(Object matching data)
※ ※ ※

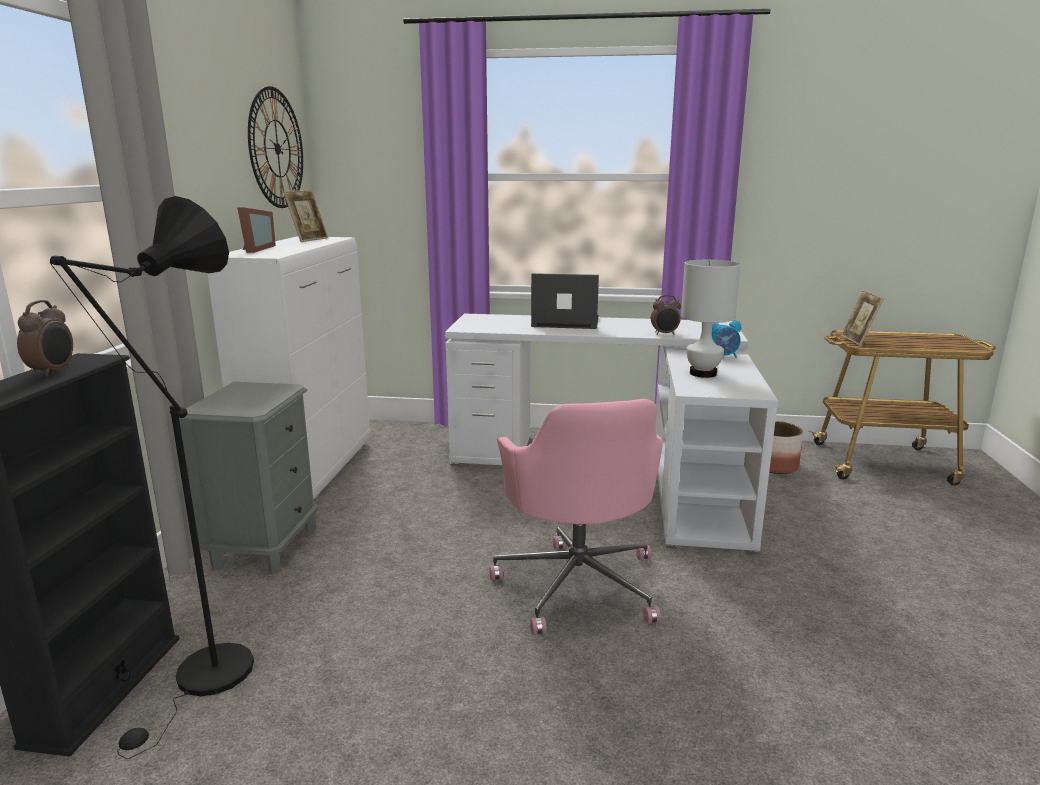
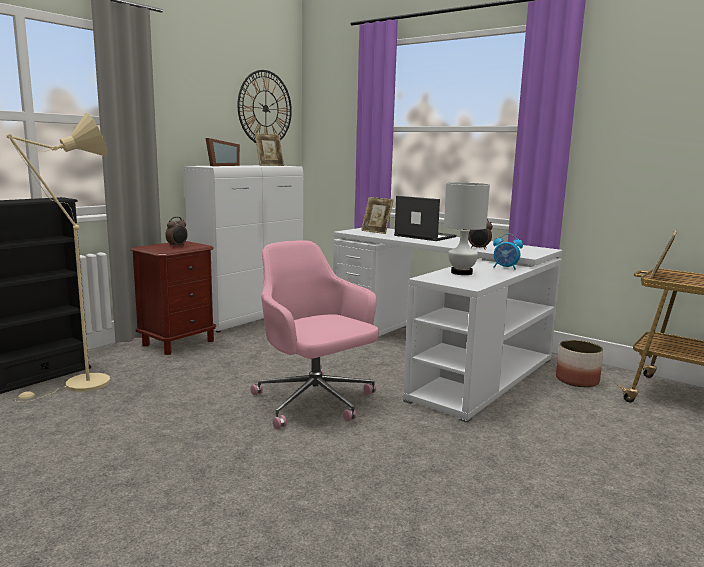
camera: 30 degrees right, 5 degrees down
(53, 372) = (33, 199): alarm clock -> alarm clock (177, 246)
(206, 681) = (79, 385): black floor lamp -> beige floor lamp
(265, 546) = (178, 343): grey nightstand -> brown nightstand
(496, 323) = (376, 232): none -> picture frame
(578, 583) = (315, 402): pink office chair -> pink office chair turned 120 degrees clockwise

※ ※ ※

Your objective: Look through the records above and please copy every line in which the string "degrees" occurs.

Your response:
camera: 30 degrees right, 5 degrees down
(578, 583) = (315, 402): pink office chair -> pink office chair turned 120 degrees clockwise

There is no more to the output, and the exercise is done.